Can pytorch provide some sample code on training ResNet?

I recently need to train ResNet50 and do some experiments, I know there are bunch of pretrained models on github, but I feel more interested on the training process(like how to preprocess, set the LR and so on)…

The dataset I am using is standard CIFAR100. On github, few repo claim that they can achieve top-1 error of 22%(i.e. accuracy 78%) on ResNet50.

I just simply cannot get good results by using ResNet, my best record is only 66%, I read the paper, they warm up the learning rate, which I also do…I feel ResNet is really hard to train and get good results.

So I am wondering…it’s ok if we dont’t have any pretrained model on these kinds of datasets, but is it possible that pytorch can provide some training scirpts or preprocessing scripts for us on these datasets…we can modify and train on our own.

You can refer to this, https://pytorch.org/tutorials/beginner/blitz/cifar10_tutorial.html#sphx-glr-beginner-blitz-cifar10-tutorial-py

this is something too basic…:smile:

Review the Bag of Tricks for Image Classification with Convolutional Neural Networks for some pointers.

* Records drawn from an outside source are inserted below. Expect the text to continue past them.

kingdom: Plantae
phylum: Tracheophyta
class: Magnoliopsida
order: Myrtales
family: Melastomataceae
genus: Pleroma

Preprocessing: Zeros padding with value=4 and then randomly crop a 32x32 image. For normalization use mean=[0.491, 0.482, 0.447] and std=[0.247, 0.243, 0.261]. For data augmentation, use horizontal flip, maybe rotate. There are a lot of options here but these are the basic ones.

Learning Rate: Assuming you are starting with random weights. Initialization the weights using He init. Do warmup for first 5 epochs (linearly increase learning rate from 0 to final value with constant step rate). Then you can use the step decy method, where the learning rate is dropped by 10 after 30 epochs. Cosine annealing is also a good alternative.
I generally prefer cyclic learning.

Use batch size = 32. You can use higher but it would be sufficient. Use SGD+momentum as the optimizer. You can also test AdamW.

There are many more techniques like Multi-Sample Dropout, Mish activation function, LookAhead Optimizer with RAdam, multi sample data augmentations.

The implementation is easy, just start implementing one step and it would be fine.

2 Likes

Thanks for the suggestion.

I did the preprocessing you mention, also warm up the learning for first 5 epoch, I even tried warm up 20 epochs. Batch size for me is 128 since I feel it is more stable than 64 and 32. optimizer for me is also the same…SGD+momentum… for training scheme is step decay with factor 0.2 on steps of [60,120,160] with initial LR of 0.1

so …ya still cannot reach 70% and I tried this for few weeks already…:sweat_smile:

ya i should try to initialize the weight differently. see if it will help.

That will not help much, if you used He init.

it helped :blush: thanks for your remind. now the model works well.

1 Like

You meant when use “He init”, your model reached 70% from 66%?

not that dramatic…I update all my conda package to latest, and introduce some data augmentation and it reach 68.3%, then I try ‘He init’ it gives me 70.2% as top-1 accuracy, which is quite close to 22-28% top-1 error reported by almost all github repos…
the benefit of "he init’’ to me is like the model converges more stable, because my previous training the model is quite unstable and even with warm up the accuracy gets stuck…